After several weeks of round after round of “grueling” interviews, she finally got the offer. While Yu says she had some doubts at first, her résumé was bulletproof for joining the luxury womenswear brand that has been worn by former First Lady Michelle Obama, Reese Witherspoon, Julianne Moore, Diane Kruger, Liu Wen, and Christy Turlington. 

At the time, Yu was vice president of business strategy at Tommy Hilfiger. Before that, she led strategy and client analytics at Chanel, and after graduating from Harvard, she began her career as an investment banking analyst at Goldman Sachs in the U.S. consumer retail sector.

None of that was able to blunt her impostor syndrome, she recalled to Vanham. “I thought, ‘Oh my God, how do I go from a VP to a CEO? That sounds like a quantum leap.’”

She decided to navigate the transition by taking things as they came, one day at a time—and realizing she shouldn’t compare herself to her predecessor, Eddie Volchko. He had a CV a mile long, with time at fashion houses Badgley Mischka and Derek Lam and two years as company president at Jason Wu under his belt. 

“I felt almost like an intern to him, but he was willing to teach me the ropes,” she said. “I just took it one day at a time, and after a few months, felt more and more comfortable. But it was certainly challenging.”

Leaping to being a CEO requires a clear vision and a loyal team

For Yu, making a successful leap to CEO requires two things: Having a vision and creating a strong team. “People will be judging you based on where you were right before, so you need to have a certain level of conviction in your vision for the brand,” she said. “You then [must] be able to recruit people that truly support you.”

That second piece is vital, she said, because certain people—your new peers or direct reports—may feel jealous of your success, or that they’ve been overlooked in favor of a much younger, greener person who has suddenly come aboard. 

“They may not be the best supporter for you or your career,” she said. “So I think in that case you may have to do a little reshuffling—and stay true to your vision.”

Yu’s vision has always come with grit. Ever since her early finance days, Wu’s technique has always come down to, in her words, being obnoxious until people say yes.

Case in point: When she was an undergrad at Harvard, first developing an interest in fashion, she made connections by calling brands’ customer service hotlines and working her way up. 

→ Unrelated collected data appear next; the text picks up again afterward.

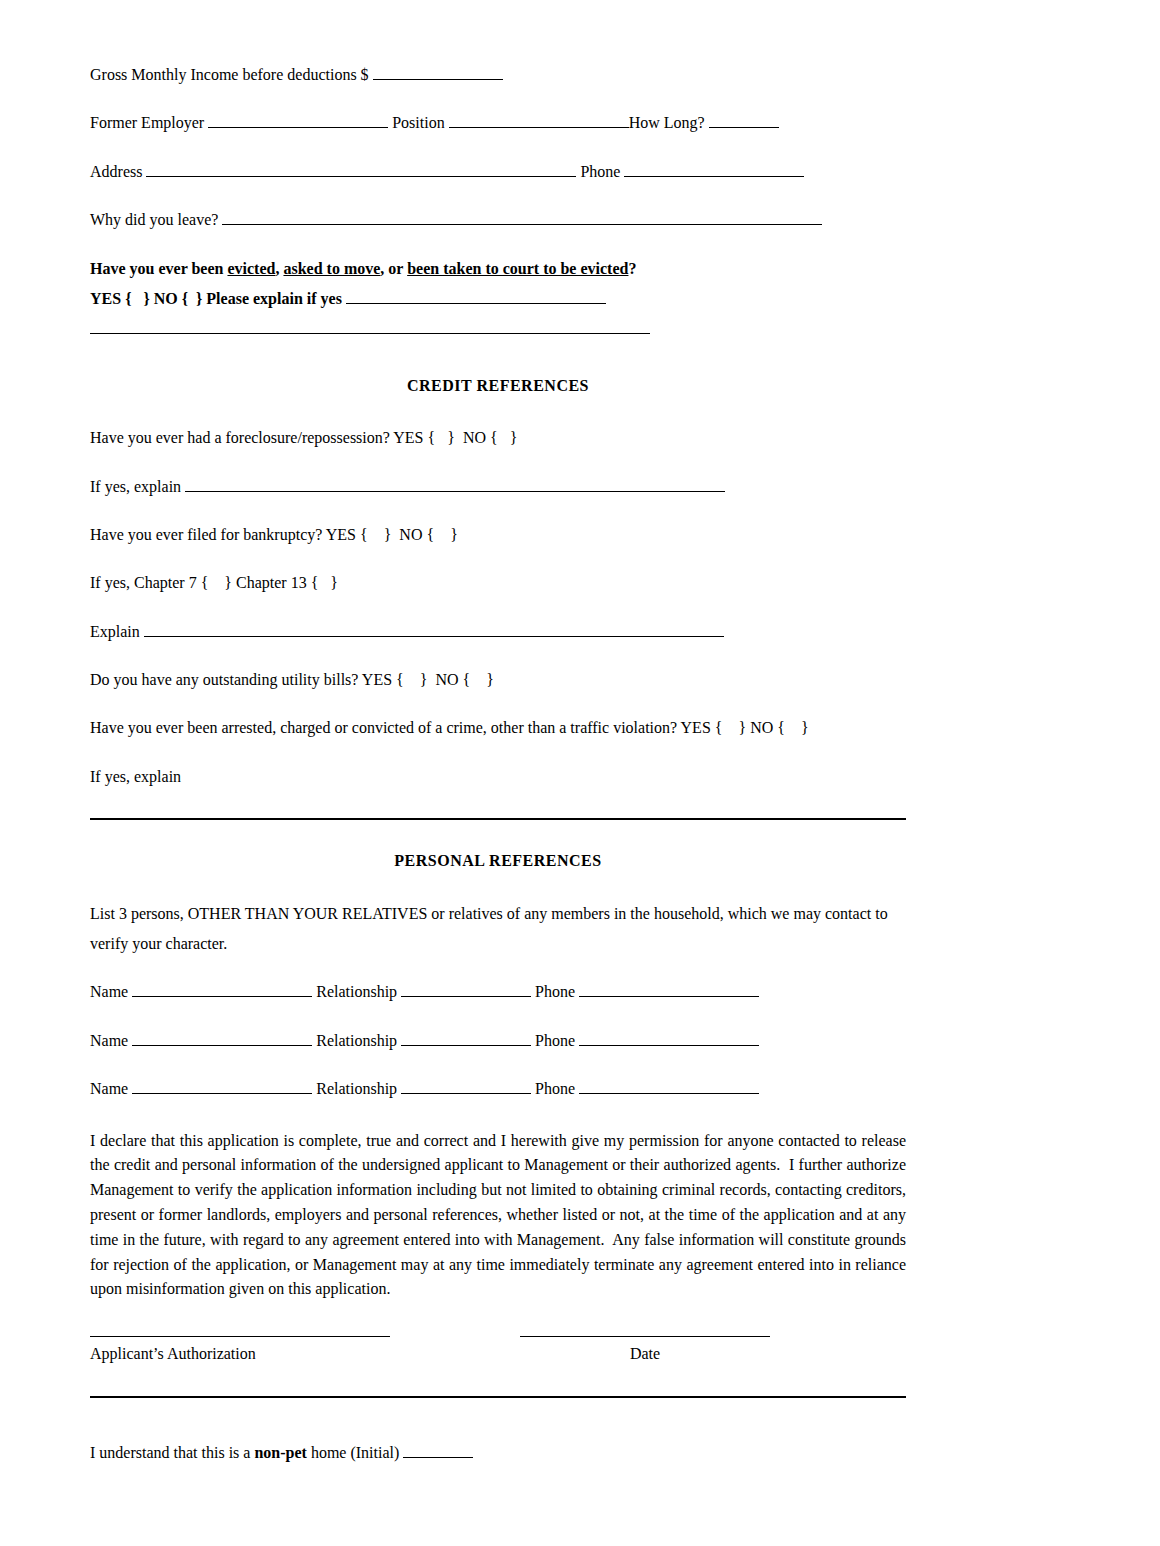Gross Monthly Income before deductions $
Former Employer Position How Long?
Address Phone
Why did you leave?
Have you ever been evicted, asked to move, or been taken to court to be evicted?
YES { } NO { } Please explain if yes
CREDIT REFERENCES
Have you ever had a foreclosure/repossession? YES { } NO { }
If yes, explain
Have you ever filed for bankruptcy? YES { } NO { }
If yes, Chapter 7 { } Chapter 13 { }
Explain
Do you have any outstanding utility bills? YES { } NO { }
Have you ever been arrested, charged or convicted of a crime, other than a traffic violation? YES { } NO { }
If yes, explain
PERSONAL REFERENCES
List 3 persons, OTHER THAN YOUR RELATIVES or relatives of any members in the household, which we may contact to verify your character.
Name Relationship Phone
Name Relationship Phone
Name Relationship Phone
I declare that this application is complete, true and correct and I herewith give my permission for anyone contacted to release the credit and personal information of the undersigned applicant to Management or their authorized agents. I further authorize Management to verify the application information including but not limited to obtaining criminal records, contacting creditors, present or former landlords, employers and personal references, whether listed or not, at the time of the application and at any time in the future, with regard to any agreement entered into with Management. Any false information will constitute grounds for rejection of the application, or Management may at any time immediately terminate any agreement entered into in reliance upon misinformation given on this application.
Applicant’s Authorization
Date
I understand that this is a non-pet home (Initial)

“I called Donna Karan’s number and said, I really want you guys to come to the campus and speak to the students at a conference. Please, please, please,” she recalled. Eventually, the CEO’s assistant took the call and heard her out, but he canceled about a week before his scheduled appearance at Harvard. There was no time to find another speaker, so she called him back and personally begged him to un-cancel.

“And he was like, ‘I’ve just never seen someone who was so persistent and so annoying. So, okay, fine. I’ll say yes,’” Yu recalled. “Then he came, and he spoke, and that was my first fashion connection.”

The experience, Yu said, was formative, and remained top of mind when she took the Jason Wu gig under less-than-ideal circumstances. “Even if it’s a no, then at least I tried, and then I can live with myself,” she said. “But I won’t know the answer until I try.”